(Dataset entries)

○ ○ ○ ○ ○ ○ ○

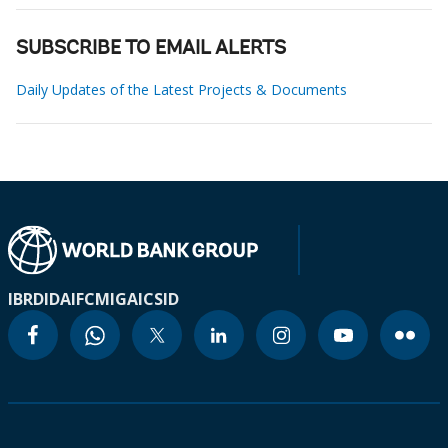
SUBSCRIBE TO EMAIL ALERTS
Daily Updates of the Latest Projects & Documents
IBRD
IDA
IFC
MIGA
ICSID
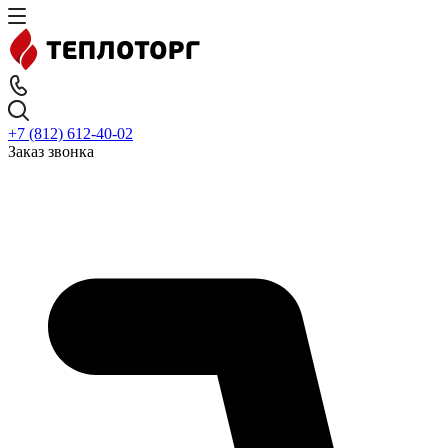
+7 (812) 612-40-02
Заказ звонка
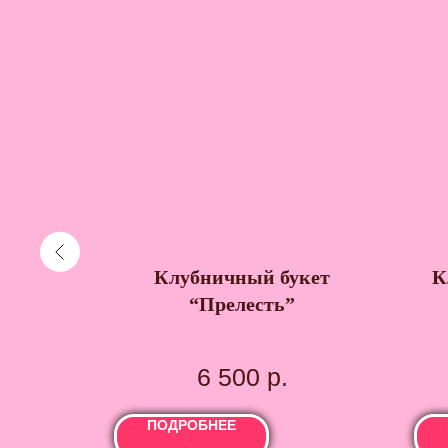
цессе»
Клубничный букет
К
“Прелесть”
иятной
6 500
р.
ПОДРОБНЕЕ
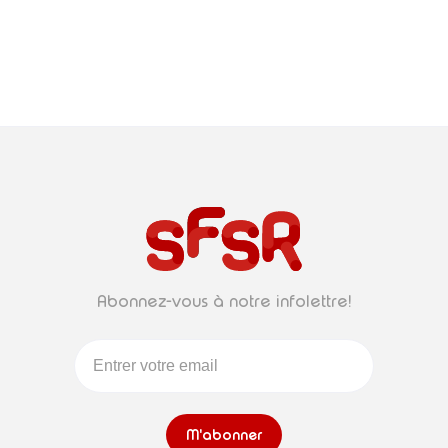
Abonnez-vous à notre infolettre!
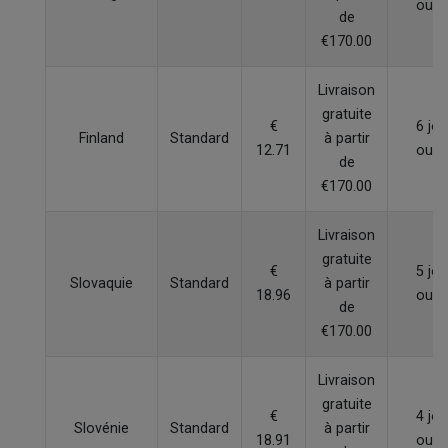
ouvr
de
€170.00
Livraison
gratuite
€
6 jou
Finland
Standard
à partir
12.71
ouvr
de
€170.00
Livraison
gratuite
€
5 jou
Slovaquie
Standard
à partir
18.96
ouvr
de
€170.00
Livraison
gratuite
€
4 jou
Slovénie
Standard
à partir
18.91
ouvr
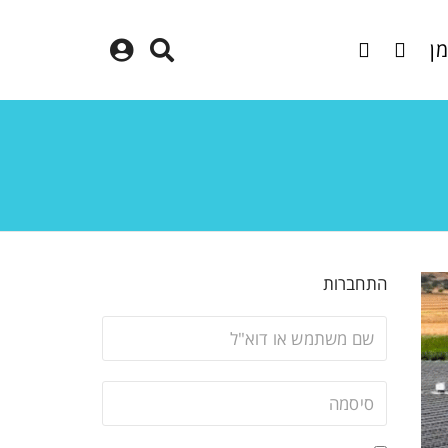
מן
התחברות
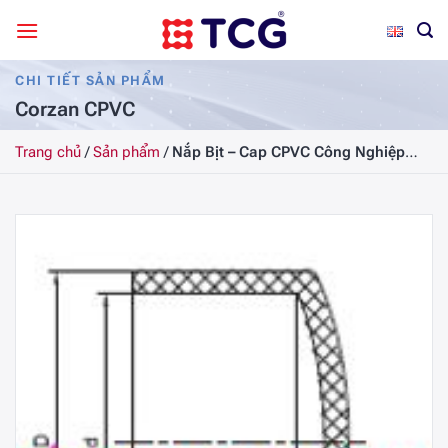
Bỏ
qua
nội
CHI TIẾT SẢN PHẨM
dung
Corzan CPVC
Trang chủ
/
Sản phẩm
/
Nắp Bịt – Cap CPVC Công Nghiệp
SCH80, DN20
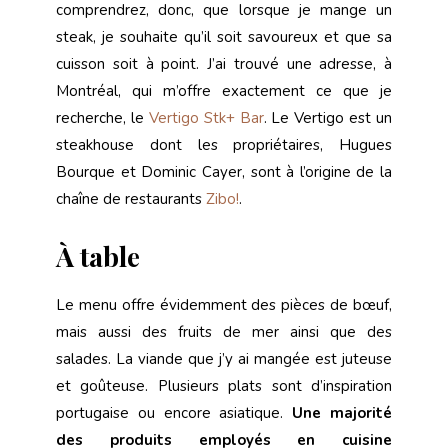
comprendrez, donc, que lorsque je mange un
steak, je souhaite qu’il soit savoureux et que sa
cuisson soit à point. J’ai trouvé une adresse, à
Montréal, qui m’offre exactement ce que je
recherche, le
Vertigo Stk+ Bar
. Le Vertigo est un
steakhouse dont les propriétaires, Hugues
Bourque et Dominic Cayer, sont à l’origine de la
chaîne de restaurants
Zibo!
.
À table
Le menu offre évidemment des pièces de bœuf,
mais aussi des fruits de mer ainsi que des
salades. La viande que j’y ai mangée est juteuse
et goûteuse. Plusieurs plats sont d’inspiration
portugaise ou encore asiatique.
Une majorité
des produits employés en cuisine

○ ○ ○ ○ ○ ○ ○

REQUEST: Exact copy, no pictures: set down all the entries again as they stand.

SOLUTION TO THIS EXERCISE:
SUBSCRIBE TO EMAIL ALERTS
Daily Updates of the Latest Projects & Documents
IBRD
IDA
IFC
MIGA
ICSID
+7 (812) 612-40-02
Заказ звонка
цессе»
Клубничный букет
К
“Прелесть”
иятной
6 500
р.
ПОДРОБНЕЕ
Abonnez-vous à notre infolettre!
ouvr
de
€170.00
Livraison
gratuite
€
6 jou
Finland
Standard
à partir
12.71
ouvr
de
€170.00
Livraison
gratuite
€
5 jou
Slovaquie
Standard
à partir
18.96
ouvr
de
€170.00
Livraison
gratuite
€
4 jou
Slovénie
Standard
à partir
18.91
ouvr
מן
התחברות
Bỏ
qua
nội
CHI TIẾT SẢN PHẨM
dung
Corzan CPVC
Trang chủ
/
Sản phẩm
/
Nắp Bịt – Cap CPVC Công Nghiệp
SCH80, DN20
comprendrez, donc, que lorsque je mange un
steak, je souhaite qu’il soit savoureux et que sa
cuisson soit à point. J’ai trouvé une adresse, à
Montréal, qui m’offre exactement ce que je
recherche, le
Vertigo Stk+ Bar
. Le Vertigo est un
steakhouse dont les propriétaires, Hugues
Bourque et Dominic Cayer, sont à l’origine de la
chaîne de restaurants
Zibo!
.
À table
Le menu offre évidemment des pièces de bœuf,
mais aussi des fruits de mer ainsi que des
salades. La viande que j’y ai mangée est juteuse
et goûteuse. Plusieurs plats sont d’inspiration
portugaise ou encore asiatique.
Une majorité
des produits employés en cuisine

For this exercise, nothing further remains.